#### [INPUT ROWS]

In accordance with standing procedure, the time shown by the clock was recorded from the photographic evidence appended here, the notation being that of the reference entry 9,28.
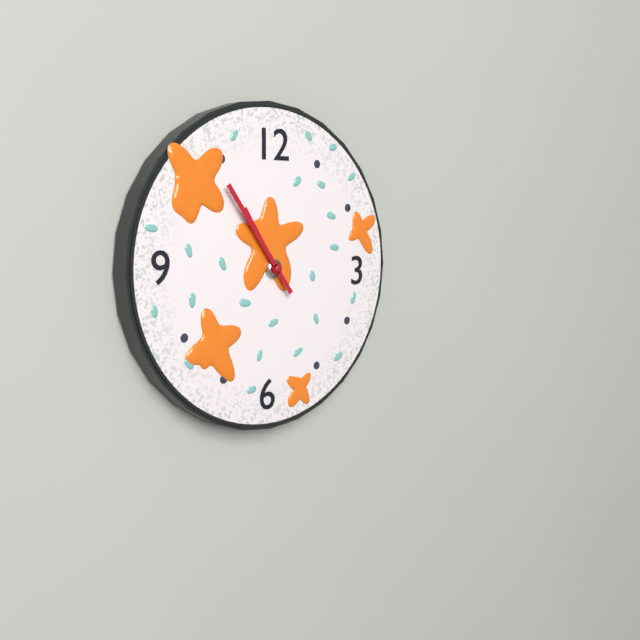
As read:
10,54
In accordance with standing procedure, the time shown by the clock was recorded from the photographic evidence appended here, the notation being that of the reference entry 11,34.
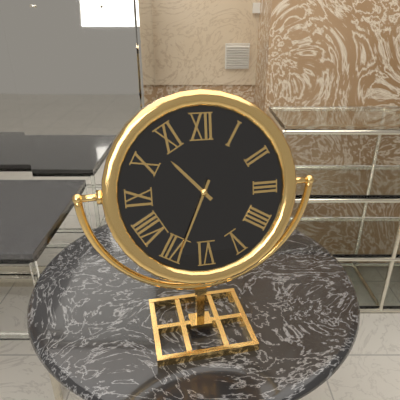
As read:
10,34
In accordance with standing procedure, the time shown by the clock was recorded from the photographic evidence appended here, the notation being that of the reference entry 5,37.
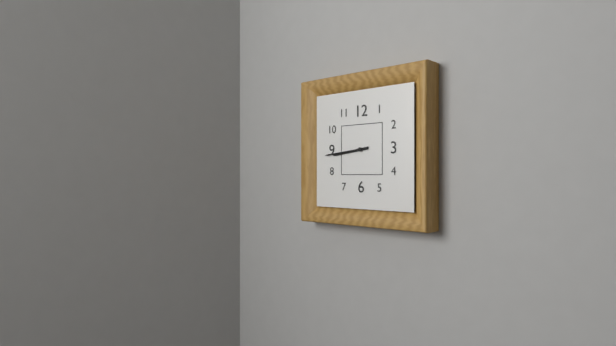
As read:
8,44
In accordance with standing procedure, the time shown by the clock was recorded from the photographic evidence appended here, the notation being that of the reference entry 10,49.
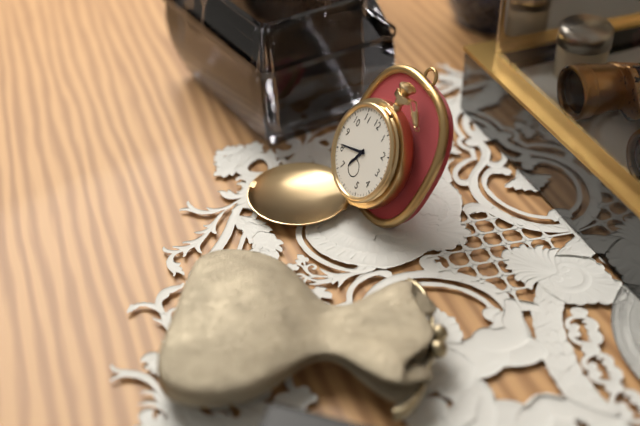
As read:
6,41
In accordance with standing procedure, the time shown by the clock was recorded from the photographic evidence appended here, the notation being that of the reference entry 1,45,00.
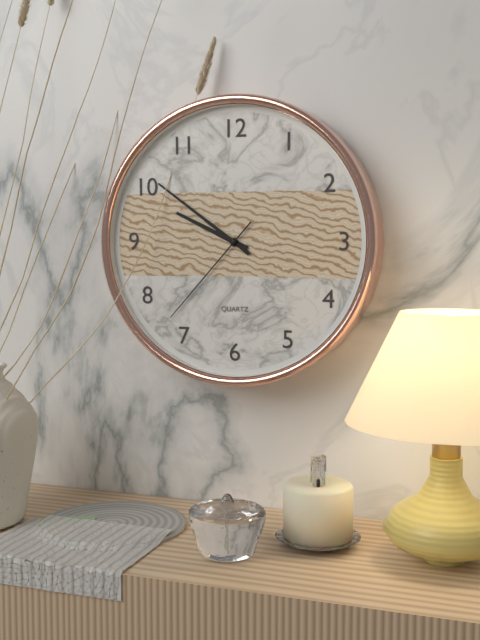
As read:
9,51,37
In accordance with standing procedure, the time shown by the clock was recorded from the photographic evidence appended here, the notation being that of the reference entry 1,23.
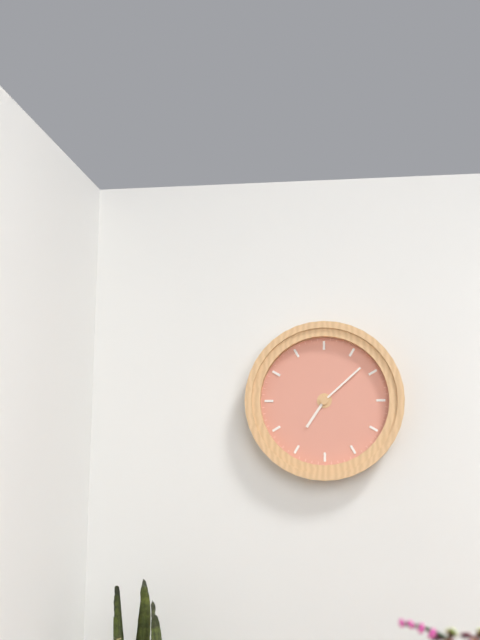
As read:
7,08
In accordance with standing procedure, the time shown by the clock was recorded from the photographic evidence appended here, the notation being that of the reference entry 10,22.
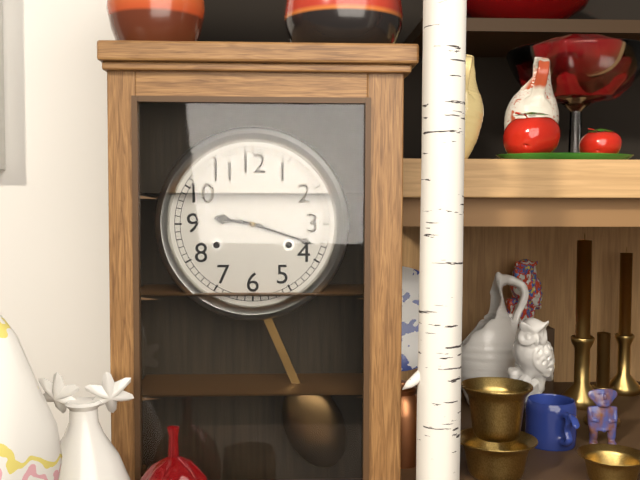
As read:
9,18
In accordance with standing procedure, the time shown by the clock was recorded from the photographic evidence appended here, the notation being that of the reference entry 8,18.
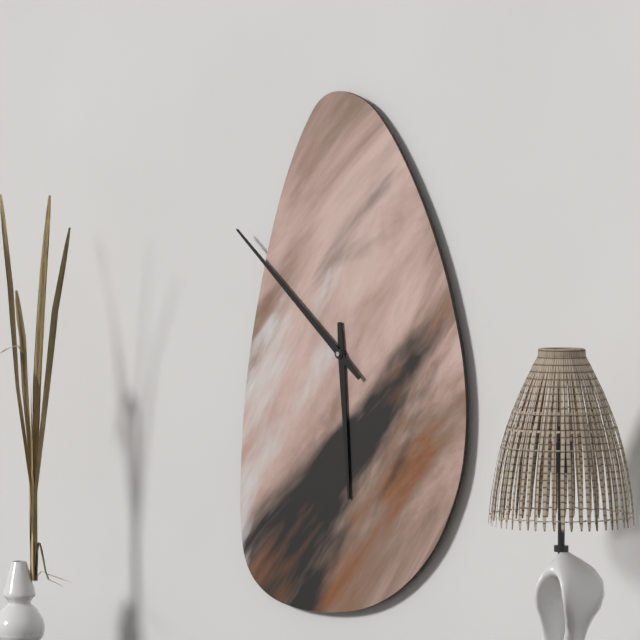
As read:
5,52
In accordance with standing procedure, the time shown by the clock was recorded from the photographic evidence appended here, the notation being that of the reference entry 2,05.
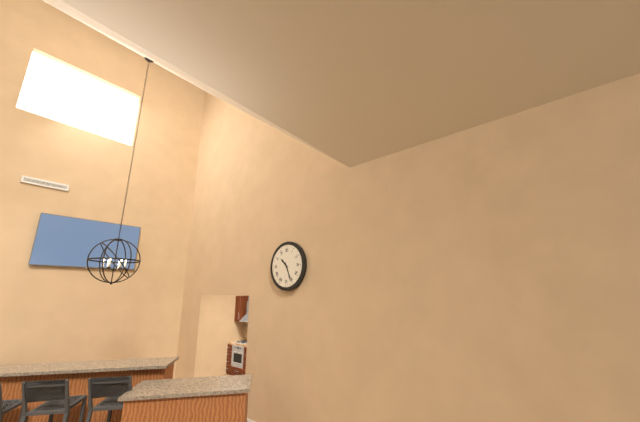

#### [REQUIRED WORK]
Format every line of the records above as a numbered list, omitting any blank lines and leaving the pictures out.

#### [RESPONSE TO THE TASK]
1. In accordance with standing procedure, the time shown by the clock was recorded from the photographic evidence appended here, the notation being that of the reference entry 9,28.
2. As read:
3. 10,54
4. In accordance with standing procedure, the time shown by the clock was recorded from the photographic evidence appended here, the notation being that of the reference entry 11,34.
5. As read:
6. 10,34
7. In accordance with standing procedure, the time shown by the clock was recorded from the photographic evidence appended here, the notation being that of the reference entry 5,37.
8. As read:
9. 8,44
10. In accordance with standing procedure, the time shown by the clock was recorded from the photographic evidence appended here, the notation being that of the reference entry 10,49.
11. As read:
12. 6,41
13. In accordance with standing procedure, the time shown by the clock was recorded from the photographic evidence appended here, the notation being that of the reference entry 1,45,00.
14. As read:
15. 9,51,37
16. In accordance with standing procedure, the time shown by the clock was recorded from the photographic evidence appended here, the notation being that of the reference entry 1,23.
17. As read:
18. 7,08
19. In accordance with standing procedure, the time shown by the clock was recorded from the photographic evidence appended here, the notation being that of the reference entry 10,22.
20. As read:
21. 9,18
22. In accordance with standing procedure, the time shown by the clock was recorded from the photographic evidence appended here, the notation being that of the reference entry 8,18.
23. As read:
24. 5,52
25. In accordance with standing procedure, the time shown by the clock was recorded from the photographic evidence appended here, the notation being that of the reference entry 2,05.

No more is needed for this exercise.